If a harness is only a tool you use to walk a dog, why do they spark so much debate among dog owners? For the most part, in one corner there are dog owners whose primary interest lies in protecting their dog from neck and throat injuries. In the other corner are the proponents that believe that if a dog is properly trained to walk on a loose leash, there is no need to worry about throat injuries. Many trainers will advise that teaching a dog to walk on a harness teaches them to pull; however, there are many harnesses on the market that prohibit dogs from doing just that. No matter which side of the debate you find yourself, the bottom line is, the use of a harness or collar boils down to personal preference of the dog owner.
Which is better for my dog a harness or collar?
Each side of the debate has its merits however there is no doubt that a dog trained to walk on a loose leash is an absolute pleasure. But, since dogs don’t come in well trained packages, and each dog and owner are different, there is plenty of room in the debate to sing the praises of a well-fitting harness. Since dogs and owners each have their own training and walking style, perhaps rather than worrying about which is better to walk a dog with, a dog harness or a dog collar, a more appropriate question might be, which is better for you? The bottom line is, each owner needs to feel confident and be in control over their dog. When choosing a harness or collar, there are a few things to consider:
- Size of the dog
- Ability to control the dog
- Health conditions that affect the dog
- Health conditions that affect the owner
When to use a harness on a dog
For dogs that are prone to pulling hard enough to damage their trachea, a harness is a wise choice (along with some proper training and guidance). Harnesses are also excellent choices for small and toy dog breeds. There are many harnesses available and choosing the right harness will depend upon the needs of your dog. Toy or small breeds do best with a back-attaching harness as their small size makes them easy to control. These harnesses also work well on any dog that walks politely on a leash or has shoulder or neck problems. For larger dogs that tend to pull or lunge, a front attaching harness works well as it offers more control as the harness will actually tighten when the dog strains against it. For dogs that require an even higher level of control than a harness, but whose owners don’t want to use a traditional collar, there is a halter, which goes around the back of the head and over the nose that allows more control and the ability to correct unwanted behavior.

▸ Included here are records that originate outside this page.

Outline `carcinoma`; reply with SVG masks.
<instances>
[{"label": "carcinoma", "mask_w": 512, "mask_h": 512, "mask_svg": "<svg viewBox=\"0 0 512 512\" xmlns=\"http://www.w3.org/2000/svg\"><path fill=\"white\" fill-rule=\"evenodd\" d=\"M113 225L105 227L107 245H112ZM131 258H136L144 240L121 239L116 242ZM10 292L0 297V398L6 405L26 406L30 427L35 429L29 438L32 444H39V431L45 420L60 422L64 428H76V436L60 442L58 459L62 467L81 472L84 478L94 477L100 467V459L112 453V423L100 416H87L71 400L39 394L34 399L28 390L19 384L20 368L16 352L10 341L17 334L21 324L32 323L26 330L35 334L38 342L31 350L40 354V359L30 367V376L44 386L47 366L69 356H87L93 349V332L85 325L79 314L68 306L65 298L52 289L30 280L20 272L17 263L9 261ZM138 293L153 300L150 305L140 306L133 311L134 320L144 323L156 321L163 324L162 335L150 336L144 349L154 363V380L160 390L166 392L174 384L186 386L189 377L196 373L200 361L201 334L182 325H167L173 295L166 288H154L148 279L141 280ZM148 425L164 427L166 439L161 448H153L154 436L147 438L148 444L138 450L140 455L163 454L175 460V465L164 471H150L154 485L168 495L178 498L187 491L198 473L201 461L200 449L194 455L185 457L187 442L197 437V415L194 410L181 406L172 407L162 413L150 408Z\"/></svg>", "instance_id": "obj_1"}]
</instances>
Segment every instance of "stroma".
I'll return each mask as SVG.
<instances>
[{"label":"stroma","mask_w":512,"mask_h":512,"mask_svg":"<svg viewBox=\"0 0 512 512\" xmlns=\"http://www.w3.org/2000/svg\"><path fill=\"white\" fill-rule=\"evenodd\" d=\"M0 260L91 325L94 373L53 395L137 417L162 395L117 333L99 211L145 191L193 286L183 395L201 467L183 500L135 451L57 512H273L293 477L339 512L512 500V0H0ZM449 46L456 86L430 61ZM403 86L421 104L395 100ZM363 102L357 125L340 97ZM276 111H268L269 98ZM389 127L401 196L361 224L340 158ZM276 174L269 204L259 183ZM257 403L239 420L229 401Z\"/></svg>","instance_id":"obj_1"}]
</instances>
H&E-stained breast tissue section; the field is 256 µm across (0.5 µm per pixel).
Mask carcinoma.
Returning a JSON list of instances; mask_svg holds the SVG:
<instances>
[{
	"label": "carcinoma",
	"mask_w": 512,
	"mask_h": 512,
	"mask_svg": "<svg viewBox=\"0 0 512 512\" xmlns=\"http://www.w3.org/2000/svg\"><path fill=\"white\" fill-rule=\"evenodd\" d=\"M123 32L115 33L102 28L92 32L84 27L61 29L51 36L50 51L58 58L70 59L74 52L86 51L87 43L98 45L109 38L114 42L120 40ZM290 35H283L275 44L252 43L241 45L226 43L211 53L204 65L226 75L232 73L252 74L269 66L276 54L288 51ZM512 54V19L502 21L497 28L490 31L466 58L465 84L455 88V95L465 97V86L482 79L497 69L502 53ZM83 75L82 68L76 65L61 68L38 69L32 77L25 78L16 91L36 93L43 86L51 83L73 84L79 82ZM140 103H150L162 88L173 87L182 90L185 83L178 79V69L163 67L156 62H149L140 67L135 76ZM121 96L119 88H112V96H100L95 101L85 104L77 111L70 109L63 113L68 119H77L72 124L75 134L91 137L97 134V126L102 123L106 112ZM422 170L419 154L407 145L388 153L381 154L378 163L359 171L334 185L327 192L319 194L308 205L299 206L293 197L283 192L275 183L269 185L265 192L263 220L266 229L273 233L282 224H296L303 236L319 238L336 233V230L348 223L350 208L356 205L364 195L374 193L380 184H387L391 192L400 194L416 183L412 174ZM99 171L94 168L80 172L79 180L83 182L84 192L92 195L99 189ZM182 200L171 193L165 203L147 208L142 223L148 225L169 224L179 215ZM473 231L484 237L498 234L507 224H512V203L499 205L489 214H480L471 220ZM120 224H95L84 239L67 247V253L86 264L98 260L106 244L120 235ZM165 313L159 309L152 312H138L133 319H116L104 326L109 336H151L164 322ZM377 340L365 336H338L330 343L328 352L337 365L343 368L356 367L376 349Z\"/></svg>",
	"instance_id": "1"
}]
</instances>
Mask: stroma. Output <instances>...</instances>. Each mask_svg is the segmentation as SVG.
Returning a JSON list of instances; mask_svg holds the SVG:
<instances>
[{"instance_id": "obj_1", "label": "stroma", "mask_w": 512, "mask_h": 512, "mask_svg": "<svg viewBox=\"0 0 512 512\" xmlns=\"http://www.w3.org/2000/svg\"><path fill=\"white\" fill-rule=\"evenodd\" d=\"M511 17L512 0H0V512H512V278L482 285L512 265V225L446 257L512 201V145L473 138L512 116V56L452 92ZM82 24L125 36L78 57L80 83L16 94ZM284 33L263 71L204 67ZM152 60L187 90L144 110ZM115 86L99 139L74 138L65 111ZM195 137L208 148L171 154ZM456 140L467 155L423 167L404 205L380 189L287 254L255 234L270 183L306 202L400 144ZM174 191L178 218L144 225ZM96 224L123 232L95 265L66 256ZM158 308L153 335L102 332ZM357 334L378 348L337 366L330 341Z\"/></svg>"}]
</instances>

When to use a collar on a dog
Traditionally, most dogs are trained to walk on a leash with a collar. There are many types of collars available and the use of each will vary for each dog and the level of control the owner has over the dog. For healthy dogs not at risk of injuring themselves, an owner needs to decide which collar fits best and what collar offers the most control over their dog. For dogs that walk nicely on a leash and don’t have behavior problems that might endanger another dog or person, for the most part, a traditional collar is best. For dogs that can easily slip out of their collars, or dogs with necks larger than their heads, a martingale style collar is useful. Dogs that pull or have potential behavior issues that may require more control in different situations, may need a heavy-duty collar, choke or prong collar (for training only).
Pros and Cons of Harnesses
Front clip harnesses:
Pros – Can be used immediately and there’s no training time required. They reduce pulling and give the owner more control over the dog. These harnesses allow you to easily change direction when needed.
Cons - Some dogs will continue to pull while wearing these harnesses. They have to be fitted properly which can be difficult. To stop your dog from pulling and have more control over your dog, you will need to use other equipment, like a head halter, with the harness. Head halters require time for your dog to get used to them. When your dog is on a loose leash his front legs can get tangled in the leash. Front clip harnesses don’t give you enough control should your dog act aggressive.
Back clip harnesses:
Pros - Back clip harnesses have the leash clip at the top of the dogs back, so they are easy to adjust. Perfect for small dogs or those dogs whose throats have been damaged by collars or have breathing problems.
Cons - These harnesses do nothing for deter pulling and are for calm dogs that don’t pull on the leash. In fact, the design is similar to those used for sled dogs who are encouraged to pull.
Pros - These harnesses tighten when the dog pulls which causes him to stop or lessen his pulling. They are effective for hindering dogs that are determined to pull.
Cons - It’s important to check out how the harness tightens because some tightening harnesses cause pain. Your dog may associate pain with the harness and become aggressive when you put it on him and not want to go on a walk. We recommend tightening harnesses that put gentle pressure on the dog as they tighten.